*The problem*
Where does "right" appear in the data? Return each line that holds it.

*Task material*
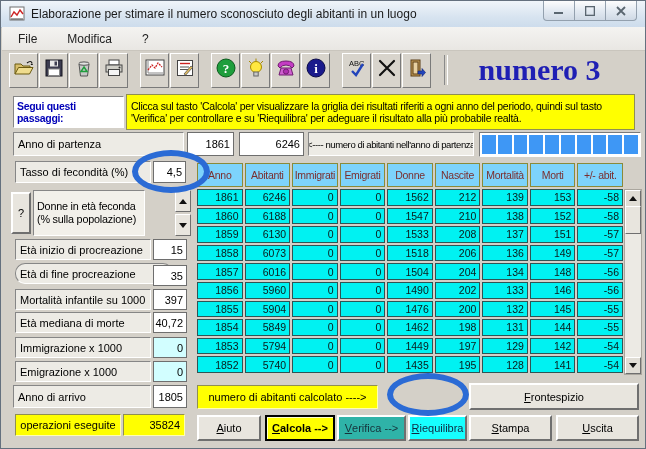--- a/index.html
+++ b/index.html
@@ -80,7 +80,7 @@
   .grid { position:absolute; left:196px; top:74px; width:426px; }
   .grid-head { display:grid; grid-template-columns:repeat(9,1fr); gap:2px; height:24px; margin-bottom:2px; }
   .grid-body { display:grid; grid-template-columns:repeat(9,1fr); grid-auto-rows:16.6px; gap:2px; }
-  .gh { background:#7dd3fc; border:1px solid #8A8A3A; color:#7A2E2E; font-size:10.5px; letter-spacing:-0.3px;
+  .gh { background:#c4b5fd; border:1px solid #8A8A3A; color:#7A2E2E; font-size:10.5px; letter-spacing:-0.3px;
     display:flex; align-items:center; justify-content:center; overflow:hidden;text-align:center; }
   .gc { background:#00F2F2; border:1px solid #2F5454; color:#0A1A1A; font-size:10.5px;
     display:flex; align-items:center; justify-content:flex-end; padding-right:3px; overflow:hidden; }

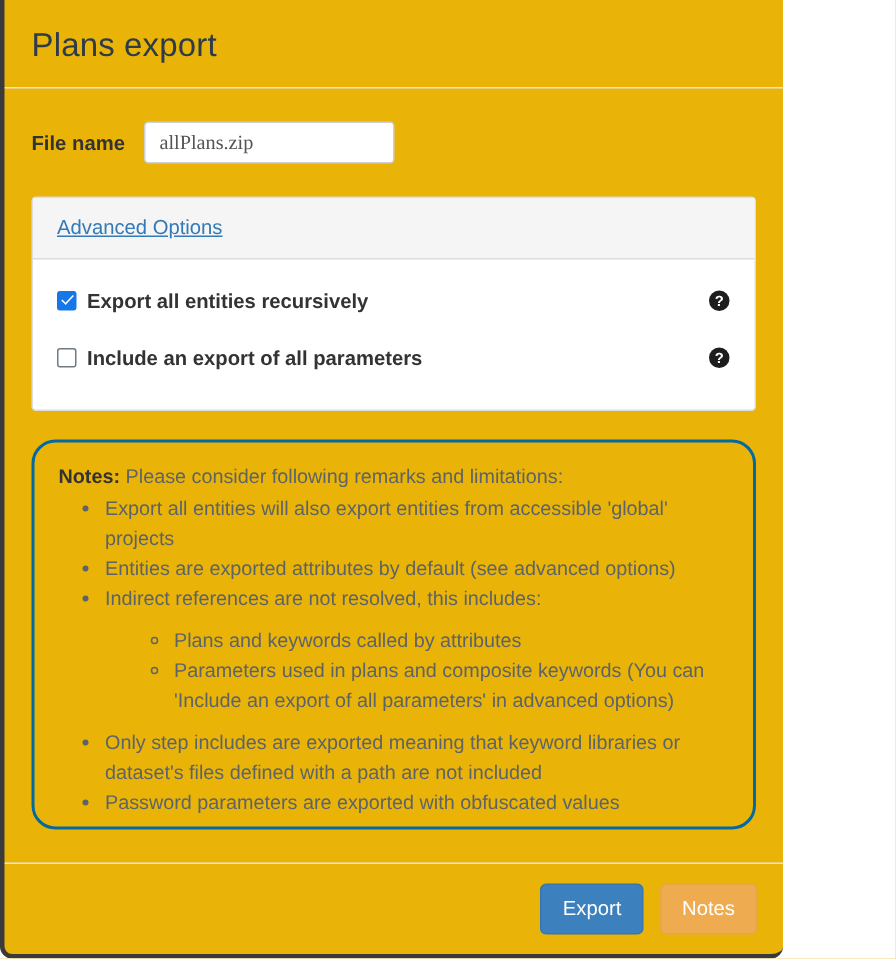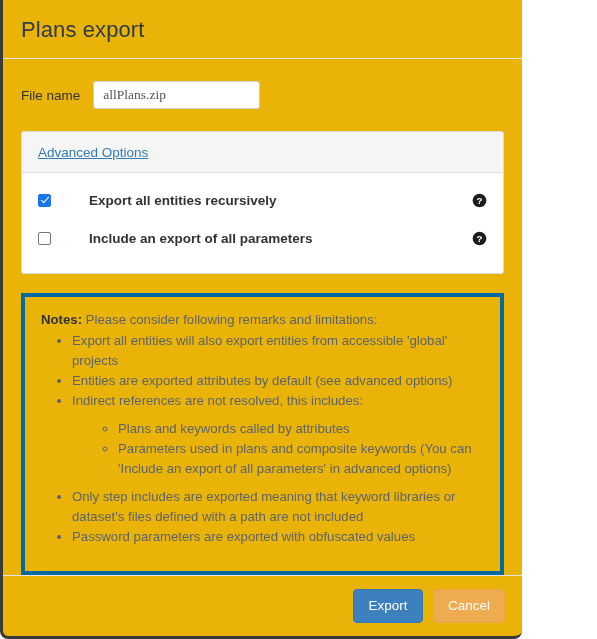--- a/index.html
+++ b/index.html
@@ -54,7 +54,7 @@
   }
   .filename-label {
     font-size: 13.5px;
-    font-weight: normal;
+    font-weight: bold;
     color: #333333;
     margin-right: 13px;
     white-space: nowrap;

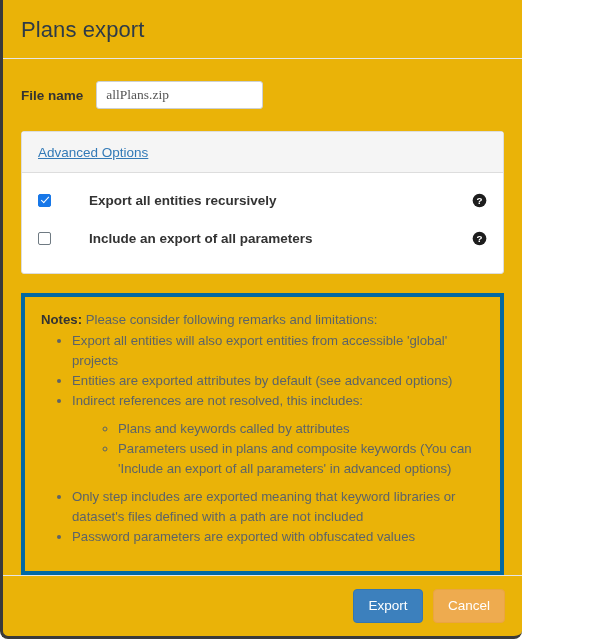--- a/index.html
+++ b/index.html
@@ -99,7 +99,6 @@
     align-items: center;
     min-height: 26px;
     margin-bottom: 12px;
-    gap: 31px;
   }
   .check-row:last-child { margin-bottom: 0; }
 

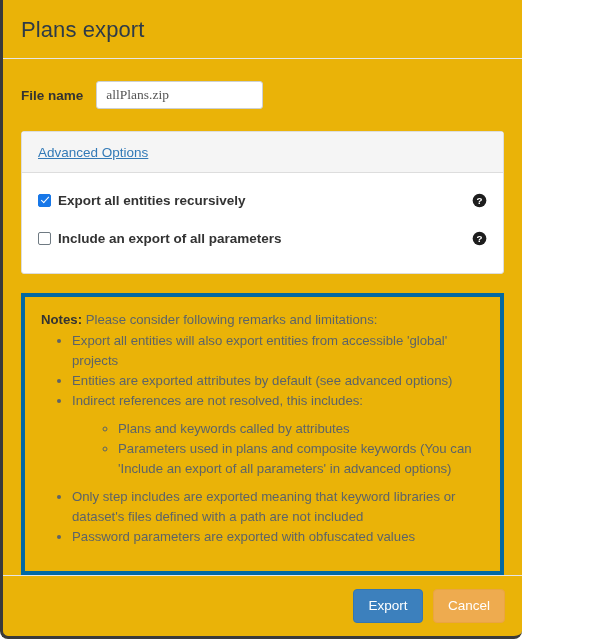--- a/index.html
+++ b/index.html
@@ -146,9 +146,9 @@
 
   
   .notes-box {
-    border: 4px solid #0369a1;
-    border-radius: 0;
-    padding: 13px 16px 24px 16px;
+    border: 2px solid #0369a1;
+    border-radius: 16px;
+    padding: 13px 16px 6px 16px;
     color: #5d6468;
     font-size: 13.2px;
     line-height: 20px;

*Solution for this task*
     display:flex; align-items:center; justify-content:flex-end; padding-right:3px; overflow:hidden; }
     margin-right: 13px;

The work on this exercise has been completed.